Nesta imagem, Hillary conversa num café em LeClaire, no Iowa, conhecida na região pelo jogo da corda anual, o momento em que, de cada uma das margens do Mississípi, 1500 habitantes puxam de um lado e os outros 1500 puxam do outro. Em 2008, Hillary gritava de forma estridente: “Eu estou na corrida para ganhar!” Agora, diz, suavemente, frases como “espero que você se junte a mim”. Esta foi a primeira lição que Hillary tirou do passado.

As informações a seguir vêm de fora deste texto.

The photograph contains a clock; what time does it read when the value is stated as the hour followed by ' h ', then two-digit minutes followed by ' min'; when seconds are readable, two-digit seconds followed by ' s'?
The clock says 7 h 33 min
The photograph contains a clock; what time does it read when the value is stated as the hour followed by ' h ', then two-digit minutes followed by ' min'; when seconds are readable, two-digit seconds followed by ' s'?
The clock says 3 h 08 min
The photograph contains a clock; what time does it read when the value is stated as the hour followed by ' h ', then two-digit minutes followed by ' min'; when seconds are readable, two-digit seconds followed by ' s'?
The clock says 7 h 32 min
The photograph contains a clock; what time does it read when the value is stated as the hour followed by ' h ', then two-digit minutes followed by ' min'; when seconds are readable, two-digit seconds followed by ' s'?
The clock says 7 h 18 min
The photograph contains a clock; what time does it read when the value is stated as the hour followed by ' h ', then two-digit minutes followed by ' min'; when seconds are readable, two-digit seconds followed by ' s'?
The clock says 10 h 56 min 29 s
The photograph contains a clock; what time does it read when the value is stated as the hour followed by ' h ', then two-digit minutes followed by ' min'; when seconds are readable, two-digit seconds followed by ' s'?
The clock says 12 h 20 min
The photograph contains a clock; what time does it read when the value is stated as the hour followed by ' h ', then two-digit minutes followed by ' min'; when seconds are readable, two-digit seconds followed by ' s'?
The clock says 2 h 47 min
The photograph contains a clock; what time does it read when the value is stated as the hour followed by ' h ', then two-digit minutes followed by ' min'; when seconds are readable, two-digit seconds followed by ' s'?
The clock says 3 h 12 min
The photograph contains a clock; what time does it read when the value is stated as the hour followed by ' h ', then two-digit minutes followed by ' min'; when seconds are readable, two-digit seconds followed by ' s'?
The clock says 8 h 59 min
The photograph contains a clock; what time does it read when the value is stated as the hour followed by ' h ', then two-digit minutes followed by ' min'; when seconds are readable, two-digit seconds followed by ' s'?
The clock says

A segunda é centrar-se na classe média — pode parecer um cliché, pois não há candidato a Presidente americano que não fale sem parar da middle class. Essa foi uma das mensagens fortes de Obama e foi a eles que o “Presidente da mudança” dedicou o seu primeiro gesto político quando chegou à Casa Branca: criar uma task force multidisciplinar dentro do Governo para melhorar a vida das “famílias da classe média”. Esta segunda lição de Hillary está inteira no pequeno vídeo de início da sua campanha. O vídeo é banal e tem aquele politicamente correcto descarado que só os americanos aguentam: o casal branco, o casal misto, o casal negro, o casal gay masculino e o casal gay feminino (o que o fez ser classificado “para adultos” numa televisão russa), a jovem asiática, o rapaz solteiro, os irmãos latinos, o campo e a cidade, casais velhos e casais novos e até, não estou a brincar, uma família que tem um cão e outra que tem um gato. O Vox diz que a “realização é fascinante” e que o vídeo é “surpreendentemente corajoso”. O vídeo tem a força de romper com a clássica demonstração das qualidades do candidato. Aparentemente, não é centrado em Hillary. Os vários “tipos” de americanos vão-se sucedendo e dizendo o que vão fazer no futuro — para o ano, vou abrir uma empresa, vou mudar de cidade, vou reformar-me, vou casar. Hillary só aparece no fim e diz que se vai candidatar. O slogan “quero ser a vossa campeã” soa terrivelmente mal aos nossos ouvidos europeus, que pedem mais modéstia e menos autoconvencimento. Também soa mal porque sabemos que é estratégia pura de alguém que perdeu em 2008 por ter entrado na corrida com aura de invencível e não ter sabido chegar às pessoas. Mas que soa melhor do que qualquer um dos vídeos deste início de corrida, aí, sim, Hillary já tem, pelo menos, o prémio Hollywood.